On Wednesday, thick smoke from wildfires in Canada poured into the Midwest and the plains of the United States, causing air quality to plummet.
Satellites from the Cooperative Institute for Atmospheric Research (CIRA) captured the plumes which began moving south on Tuesday after wrapping around a low pressure system.
The air quality index (AQI) around Minneapolis-St Paul has exceeded 150 – a code red, “unhealthy” level of pollution for the general population.
Parts of Illinois, Wisconsin, Michigan, North and South Dakota also experienced a spike in air pollution on Wednesday.
An air quality alert was issued until 6 a.m. Friday for parts of the state, the The Minnesota Pollution Control Agency reported.
The affected area includes Roseau, International Falls, Ely, Hibbing, Duluth, Two Harbors, Brainerd, Alexandria, Moorhead, Ortonville, St Cloud, the Twin Towns and Tribal Nations of Prairie Island, Mille Lacs, Fond du Lac and Grand Portage. .
At “unhealthy levels” of air pollution, vulnerable populations like children, the elderly, and people with heart or lung conditions are advised to reduce their exposure and avoid strenuous outdoor activities.
Canadian officials have warned that this year could be the country’s worst wildfire season on record and that smoke will be a problem “all summer”.
More than 450 fires are burning across Canada, with at least half of them out of control. Eight new fires broke out on Wednesday, according to the Canadian Interagency Wildfire Center.
Ontario, across the US-Canada border in the Midwest, is experiencing more than a dozen large fires.

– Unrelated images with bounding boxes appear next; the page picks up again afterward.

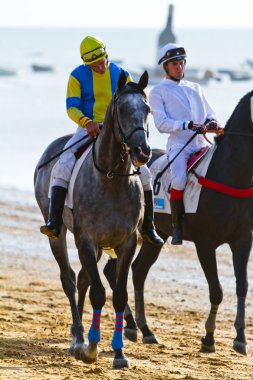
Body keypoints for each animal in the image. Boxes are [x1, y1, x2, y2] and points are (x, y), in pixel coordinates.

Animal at [34, 71, 151, 368]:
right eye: (122, 110)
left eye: (148, 109)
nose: (143, 152)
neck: (112, 179)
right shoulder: (85, 239)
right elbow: (98, 292)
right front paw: (91, 347)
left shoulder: (126, 242)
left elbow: (118, 295)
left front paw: (119, 353)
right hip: (60, 233)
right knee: (69, 278)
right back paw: (78, 336)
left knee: (84, 278)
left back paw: (80, 336)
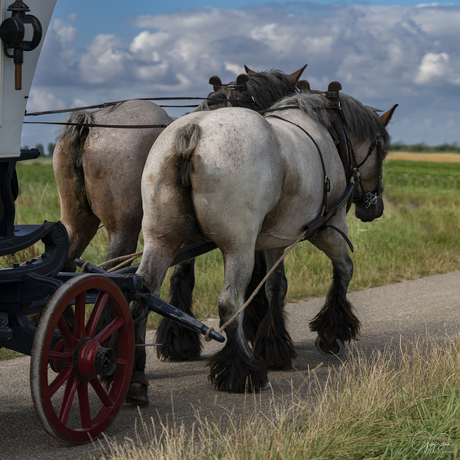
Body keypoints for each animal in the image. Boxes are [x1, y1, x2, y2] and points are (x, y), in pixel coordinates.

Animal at [132, 90, 396, 396]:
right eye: (381, 151)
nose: (374, 208)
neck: (329, 132)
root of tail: (194, 130)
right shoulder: (328, 228)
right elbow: (344, 270)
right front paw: (332, 332)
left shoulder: (274, 240)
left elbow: (275, 287)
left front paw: (274, 348)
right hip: (239, 247)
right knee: (229, 303)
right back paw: (243, 371)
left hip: (161, 240)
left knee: (143, 294)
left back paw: (136, 374)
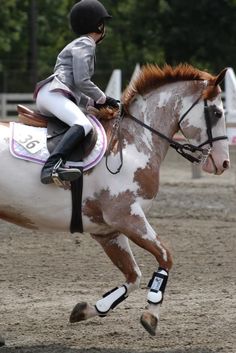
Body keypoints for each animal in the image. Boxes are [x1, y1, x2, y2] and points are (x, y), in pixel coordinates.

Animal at [0, 64, 230, 338]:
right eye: (216, 113)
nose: (224, 163)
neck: (134, 142)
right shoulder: (127, 217)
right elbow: (166, 256)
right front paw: (151, 314)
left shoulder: (107, 231)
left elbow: (134, 277)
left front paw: (89, 309)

Last week, smoke from wildfires darkened skies and made it hard to breathe in 20 US states and large parts of Canada.
New York City recorded an AQI of over 400 last Wednesday, a “dangerous” level of pollution on a scale of 0 to 500.
The thick smoke bathed the city in an eerie orange haze and led to public health warnings to stay indoors and wear masks outside to avoid smoke inhalation.
Wildfires are increasing in frequency, size and severity around the world due to hot and dry conditions caused by the climate crisis. Fire seasons have lengthened by around 20% worldwide over the past 40 years, reports from the World Health Organization, and are expected to intensify as global temperature rises.